Первый цикл стихов Тани Звягинцевой, вошедший в «Точку росы», выказывает полную свободу от суетных квазипоэтических намерений; автор не склонен ни к эпатажу, ни к экстремизму сугубо формальных изысков, столь характерных современной «молодой» лирике... Пока что мы не будем Таню Звягинцеву ни сопоставлять ни с кем, ни противопоставлять никому: такие литературоведческие «экзерсисы» были бы кстати, возможно, для моего очерка, но не для Танина почерка. Это не постмодернизм: Таня идет не от языковых потенций (рифмических, ритмических и других), а от самой жизни, от ее вечных и изменчивых образов, от живого чувства: это пластическая органика, а не органический пластик.

Конечно, кое-что (тоже естественно) остается мне неясным; например: «Знак лишь на белой бумаге // Дорога. В дерева тень // Приведи мою душу поспать» [2, 25]. Последний тезис хорош; а инверсивное и кажущееся корявым «в дерева тень» даже очень хорошо (поскольку это именно деревянно-коряво), и, тем не менее, я не знаю, как исполнить Танино желание, как бы мне того ни хотелось, ибо не ясен посыл со «знаком» и «дорогой».

Уязвимый пункт Таниных трехстрочных построений – пунктуация: она, на поверку, оказалась не регламентирована достаточно строго (выше мы предположили, что Таня будет и впредь, как в первом трехстишии, избегать знаков препинания как препон). Я имел право ожидать обратного: ведь важнейший знак пунктуации – точка – назван в начале начал, поставлен в заглавие книги. Пунктуация не сведена к общему принципу, алгоритму: не может быть, чтобы это было Танино упущение (именно в виду общей формальной концептуальности книги, о которой я говорил в зачине); значит, это результат какого-то технического сбоя (будем считать и это одной из Таниных тайн, – пусть и наименьших).

Подводя промежуточный итог, подчеркну одно несомненное достоинство «Черно-белых стихов»: это стихи. Безусловно, стихи, – поскольку, хоть они лишены и рифмы, и строгого поэтического размера, им всегда сопутствует отсутствие «прозаического эквивалента» [6, 11].

Кажется, мне не пришлось пока быть снисходительным и лукавить; мне было хорошо ступать за Таней по ее росному белому полю, истанцованному ею в черных пуантах, оставляющих точки. Здесь просторно, и дышится легко: этим малая (почти с точку) поэтическая форма Тани Звягинцевой симпатична: она, заставляя фокусировать, тренирует поэтическое зрение, обостряет чувство контраста и линии и оставляет читателю его свободу в любой точке прервать чтение.

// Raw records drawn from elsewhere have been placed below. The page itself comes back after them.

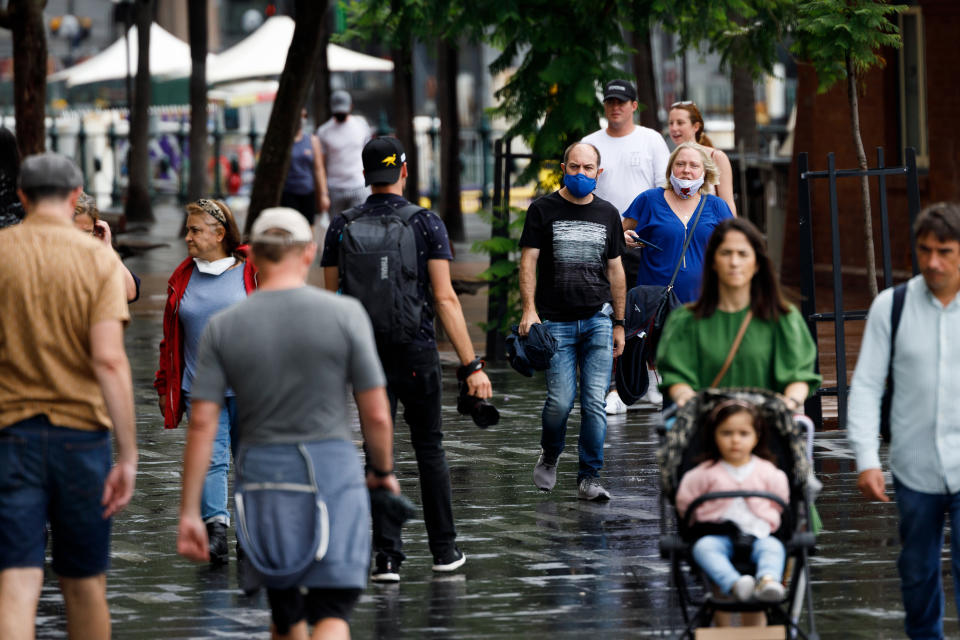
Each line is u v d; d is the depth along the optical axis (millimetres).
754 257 18094
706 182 29656
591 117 41531
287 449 15836
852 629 19594
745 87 66312
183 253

Посмотрим, что будет дальше.

 

_______________________________________

1. Гальперина А. Тимур Кибиров: «Я просто не вижу смысла писать иначе». URL: http://www.bogoslov.ru/text/2044230.html (Дата обращения: 07.09.13).
2. Таня Звягинцева. Точка росы. Сборник стихотворений. М.: Анаграмма, 2009.
3. URL: http://shkolasolnce.ru/?m=20130801 (Дата обращения: 06.09.13).
4. Ницше Ф. Так говорил Заратустра // Ницше Ф. Сочинения: В 2 т. М., 1990. Т. 2.
5. Озеров Л. Андрей Вознесенский и его поэзия // Вознесенский А.А. Собр. соч.: В 3 т. М.: Художественная литература, 1983. Т. 1.
6. Лихачев Д.С. О книге Е. Эткинда «Материя стиха». (Рецензия на рукопись) // Эткинд Е.Г. Материя стиха. СПб.: Гуманитарный союз, 1998.